Akademik Veri Yönetim Sistemi
Journal of the Faculty of Engineering and Architecture of Gazi University, cilt.41, sa.1, ss.463-478, 2026 (SCI-Expanded, Scopus, TRDizin)
The intermittent and fluctuating nature of solar radiation poses significant limitations for many applications. Accurate estimation of solar radiation is a crucial factor in predicting the output power of a photovoltaic system. In this study, the effects of multivariate inputs on bivariate outputs for short-term forecasts were examined, and the impact of meteorological changes on a solar power plant planned for a specific region was investigated. Additionally, the performance of various deep learning models and their hybrid combinations for predicting solar radiation and temperature was compared. Compared to other models, the M/CNN-BILSTM_II model demonstrated the best performance in estimating both temperature and radiation intensity using the three input parameters: temperature, solar radiation, and humidity.

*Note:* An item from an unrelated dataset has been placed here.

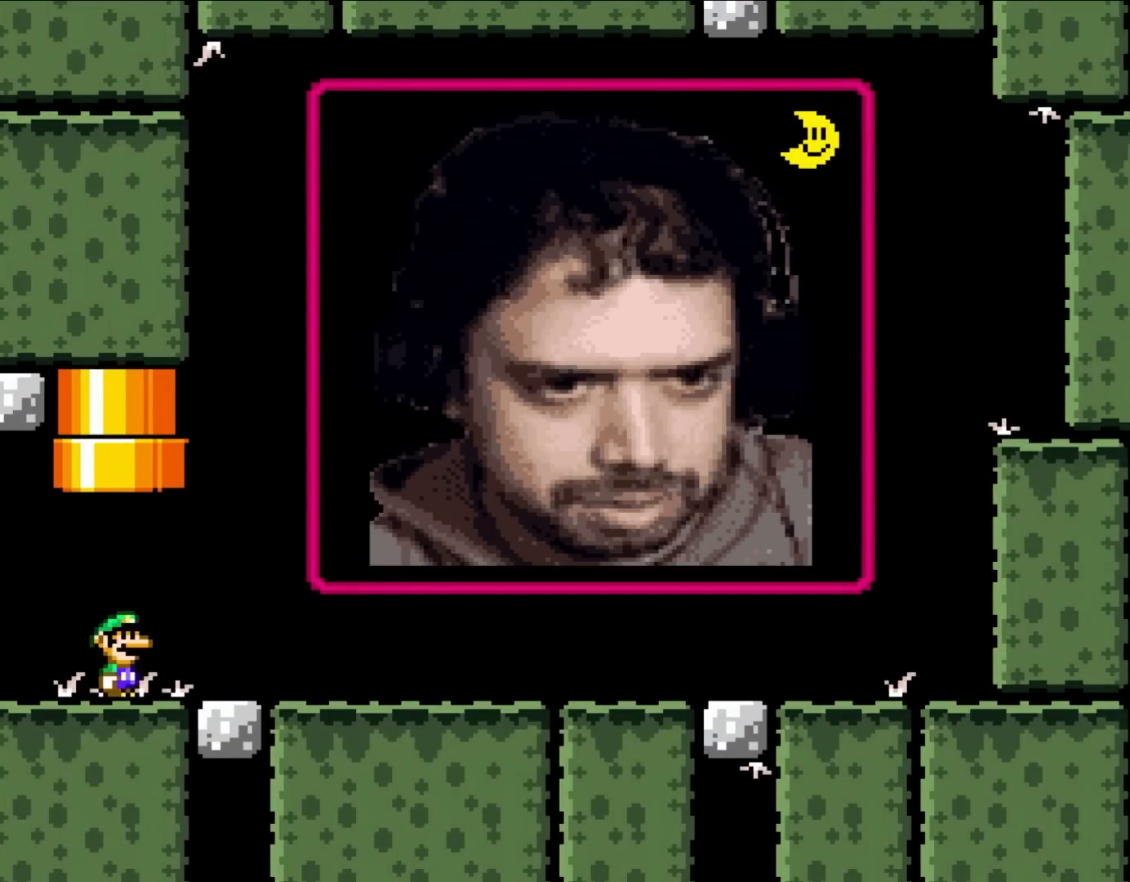
{"buttons": [], "events": [[67, "DPAD_DOWN", "up"], [167, "DPAD_DOWN", "down"], [250, "DPAD_DOWN", "up"], [333, "DPAD_DOWN", "down"], [417, "DPAD_DOWN", "up"]]}
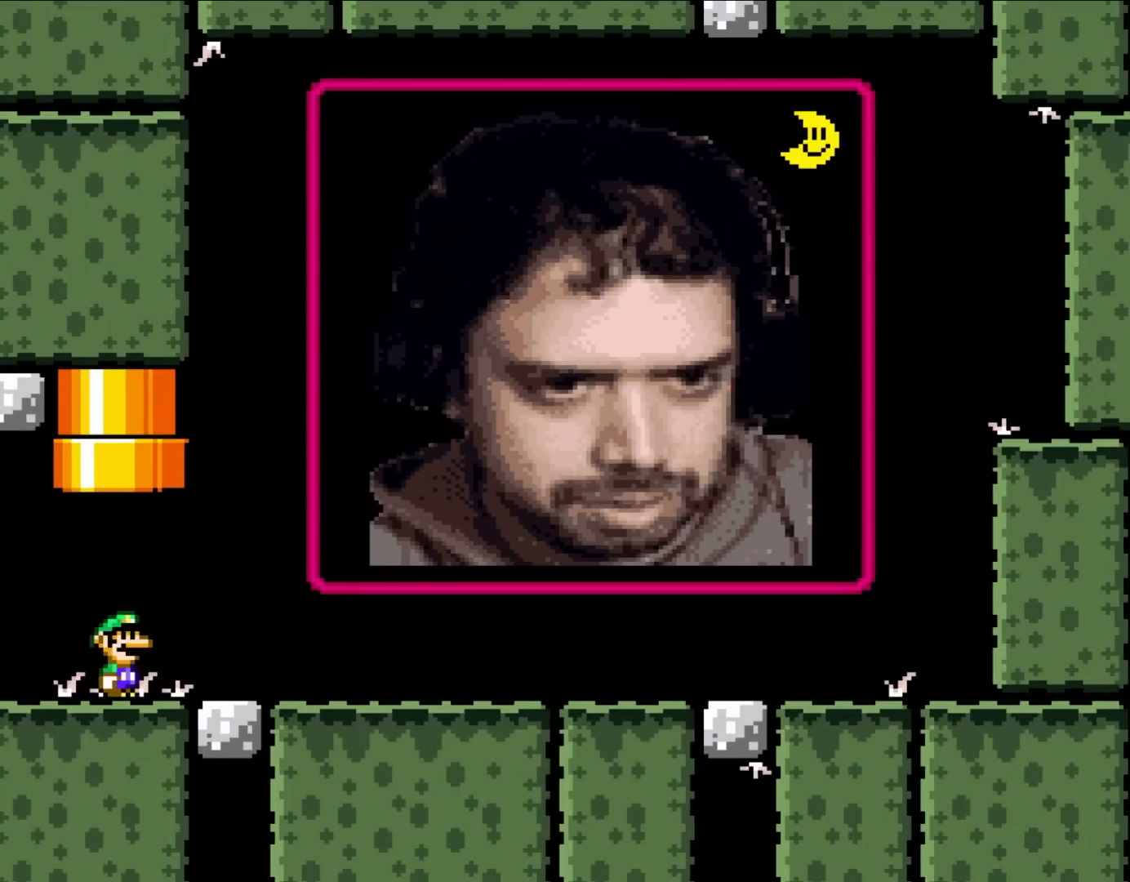
{"buttons": ["DPAD_DOWN"], "events": [[33, "DPAD_DOWN", "down"], [100, "DPAD_DOWN", "up"], [217, "DPAD_DOWN", "down"], [300, "DPAD_DOWN", "up"], [400, "DPAD_DOWN", "down"]]}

The performance of the models was evaluated using RMSE, MAE, NRMSE, SMAPE, and R² metrics. For solar radiation, these metrics were calculated as 71,21 W/m² (RMSE), 35,42 W/m² (MAE), %6,52 (NRMSE), %14,87 (SMAPE) and %94,78 (R²), respectively. For temperature values, RMSE was obtained as RMSE 0,76°C, MAE 0,54°C, NRMSE %1,59, SMAPE %12,14 and R² %99,23.